En 2015, Hideo Kojima, qui avait signé la saga Metal Gear Solid, quitte Konami pour adopter un modèle plus indépendant, avec son studio Kojima Productions. Il lance alors le développement de Death Stranding, une oeuvre de SF dans laquelle des acteurs hollywoodiens prêtent leurs traits aux personnages principaux et secondaires. À travers un récit d’exploration et de « livraison de colis », on retrouve dans cette œuvre novatrice les grandes thématiques qui ont fait le sel des précédentes créations de son auteur : des personnages complexes, un monde futuriste et trans-humaniste, ainsi qu’une réflexion sur le médium jeu-vidéo en lui-même.

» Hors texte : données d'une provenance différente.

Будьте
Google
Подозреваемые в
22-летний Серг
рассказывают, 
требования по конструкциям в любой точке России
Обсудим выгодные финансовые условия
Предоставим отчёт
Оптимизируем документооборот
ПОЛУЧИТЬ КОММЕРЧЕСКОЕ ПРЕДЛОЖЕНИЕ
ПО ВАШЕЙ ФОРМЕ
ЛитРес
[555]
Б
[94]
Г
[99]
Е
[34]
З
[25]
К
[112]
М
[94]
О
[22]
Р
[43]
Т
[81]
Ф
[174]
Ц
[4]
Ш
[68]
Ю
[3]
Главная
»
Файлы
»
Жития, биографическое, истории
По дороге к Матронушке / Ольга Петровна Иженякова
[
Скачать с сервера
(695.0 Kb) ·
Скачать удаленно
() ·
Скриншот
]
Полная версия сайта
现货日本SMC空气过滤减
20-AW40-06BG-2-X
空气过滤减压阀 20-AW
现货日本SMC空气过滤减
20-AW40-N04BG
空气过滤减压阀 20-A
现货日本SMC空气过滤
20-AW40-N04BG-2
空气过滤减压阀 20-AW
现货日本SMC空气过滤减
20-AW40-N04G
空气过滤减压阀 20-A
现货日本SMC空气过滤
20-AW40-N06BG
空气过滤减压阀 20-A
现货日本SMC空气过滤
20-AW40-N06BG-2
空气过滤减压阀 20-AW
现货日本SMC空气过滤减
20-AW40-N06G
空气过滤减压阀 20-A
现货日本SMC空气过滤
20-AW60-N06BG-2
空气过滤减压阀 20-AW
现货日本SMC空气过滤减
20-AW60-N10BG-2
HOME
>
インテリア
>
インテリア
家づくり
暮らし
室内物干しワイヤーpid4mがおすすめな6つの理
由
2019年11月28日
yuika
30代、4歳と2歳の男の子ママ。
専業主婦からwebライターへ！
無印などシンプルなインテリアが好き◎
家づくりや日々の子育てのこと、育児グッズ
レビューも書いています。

En 2025, le studio français Kepler Interactive crée la surprise avec Clair Obscur : Expédition 33. Si certains créateurs tels que Michel Ancel avec Beyond Good And Evil en 2003, ou de plus longue date, Frédérick Raynal avec Alone in the Dark en 1992, avaient su allier le fond et la forme, cela faisait longtemps qu’un projet francophone aussi ambitieux n’avait pas obtenu une telle reconnaissance. S’inspirant du système de combat au tour par tour de Final Fantasy, le jeu suit un développement en équipe réduite, dont certains des membres furent recrutés sur des forums de jeux-vidéo indépendants ou sur Reddit. Lorien Testard, le compositeur de la bande-originale, n’avait d’ailleurs à son actif qu’une expérience de professeur de guitare et quelques démos postées sur son compte Soundcloud lorsqu’on lui propose de mettre en musique ce récit de plusieurs dizaines d’heures.
À travers son histoire et depuis les années 50, le monde du jeu-vidéo a connu de nombreuses innovations technologiques, intrinsèquement liées aux partis pris artistiques adoptés par les développeurs et développeuses. S’il est dit que les contraintes sont motrices de créativité, les œuvres vidéo-ludiques en sont un bel exemple. Alors que le jeu-vidéo est aujourd’hui reconnu par ses adeptes comme un art à part entière, à la croisée de multiples médiums artistiques (il faut pour concevoir un jeu-vidéo une diversité de corps de métiers semblable à celle pour réaliser un film ), cette industrie semble de plus en plus menacée par une nouvelle vague d’innovation. L’intelligence artificielle, présente dans de multiples domaines, risque bien de faire pencher la balance bénéfice / prise de risque vers des horizons encore plus mercantiles. À l’aube de cette nouvelle ère et de la standardisation systémique des œuvres artistiques, il est légitime de se demander quel modèle économique emprunteront les productions vidéo-ludiques à venir.